Task instructions:
Rewrite the lines of every record below as one numbered list, skipping any blank lines.

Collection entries

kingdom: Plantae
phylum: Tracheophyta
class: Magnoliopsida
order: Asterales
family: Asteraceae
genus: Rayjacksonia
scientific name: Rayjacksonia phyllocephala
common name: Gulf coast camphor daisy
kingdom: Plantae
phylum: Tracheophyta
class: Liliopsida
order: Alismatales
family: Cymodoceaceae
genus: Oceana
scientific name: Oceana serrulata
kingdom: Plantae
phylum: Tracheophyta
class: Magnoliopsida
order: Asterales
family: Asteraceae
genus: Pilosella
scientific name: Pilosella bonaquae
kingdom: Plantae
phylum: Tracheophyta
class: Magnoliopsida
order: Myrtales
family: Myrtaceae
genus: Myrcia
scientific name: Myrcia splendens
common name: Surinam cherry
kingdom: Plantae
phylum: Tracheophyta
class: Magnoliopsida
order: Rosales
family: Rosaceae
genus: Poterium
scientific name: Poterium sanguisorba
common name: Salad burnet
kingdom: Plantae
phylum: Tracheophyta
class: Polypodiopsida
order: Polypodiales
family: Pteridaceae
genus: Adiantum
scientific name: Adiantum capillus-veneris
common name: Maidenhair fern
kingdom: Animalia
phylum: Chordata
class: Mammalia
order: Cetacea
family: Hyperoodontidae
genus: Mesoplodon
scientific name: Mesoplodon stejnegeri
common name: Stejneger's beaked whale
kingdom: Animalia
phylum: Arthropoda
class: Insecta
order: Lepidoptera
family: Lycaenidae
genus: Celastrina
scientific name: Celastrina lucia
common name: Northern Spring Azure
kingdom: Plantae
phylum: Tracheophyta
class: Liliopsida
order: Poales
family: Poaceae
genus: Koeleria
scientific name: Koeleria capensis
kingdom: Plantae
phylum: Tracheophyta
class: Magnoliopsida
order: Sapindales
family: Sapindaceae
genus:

Complete output:
1. kingdom: Plantae
2. phylum: Tracheophyta
3. class: Magnoliopsida
4. order: Asterales
5. family: Asteraceae
6. genus: Rayjacksonia
7. scientific name: Rayjacksonia phyllocephala
8. common name: Gulf coast camphor daisy
9. kingdom: Plantae
10. phylum: Tracheophyta
11. class: Liliopsida
12. order: Alismatales
13. family: Cymodoceaceae
14. genus: Oceana
15. scientific name: Oceana serrulata
16. kingdom: Plantae
17. phylum: Tracheophyta
18. class: Magnoliopsida
19. order: Asterales
20. family: Asteraceae
21. genus: Pilosella
22. scientific name: Pilosella bonaquae
23. kingdom: Plantae
24. phylum: Tracheophyta
25. class: Magnoliopsida
26. order: Myrtales
27. family: Myrtaceae
28. genus: Myrcia
29. scientific name: Myrcia splendens
30. common name: Surinam cherry
31. kingdom: Plantae
32. phylum: Tracheophyta
33. class: Magnoliopsida
34. order: Rosales
35. family: Rosaceae
36. genus: Poterium
37. scientific name: Poterium sanguisorba
38. common name: Salad burnet
39. kingdom: Plantae
40. phylum: Tracheophyta
41. class: Polypodiopsida
42. order: Polypodiales
43. family: Pteridaceae
44. genus: Adiantum
45. scientific name: Adiantum capillus-veneris
46. common name: Maidenhair fern
47. kingdom: Animalia
48. phylum: Chordata
49. class: Mammalia
50. order: Cetacea
51. family: Hyperoodontidae
52. genus: Mesoplodon
53. scientific name: Mesoplodon stejnegeri
54. common name: Stejneger's beaked whale
55. kingdom: Animalia
56. phylum: Arthropoda
57. class: Insecta
58. order: Lepidoptera
59. family: Lycaenidae
60. genus: Celastrina
61. scientific name: Celastrina lucia
62. common name: Northern Spring Azure
63. kingdom: Plantae
64. phylum: Tracheophyta
65. class: Liliopsida
66. order: Poales
67. family: Poaceae
68. genus: Koeleria
69. scientific name: Koeleria capensis
70. kingdom: Plantae
71. phylum: Tracheophyta
72. class: Magnoliopsida
73. order: Sapindales
74. family: Sapindaceae
75. genus:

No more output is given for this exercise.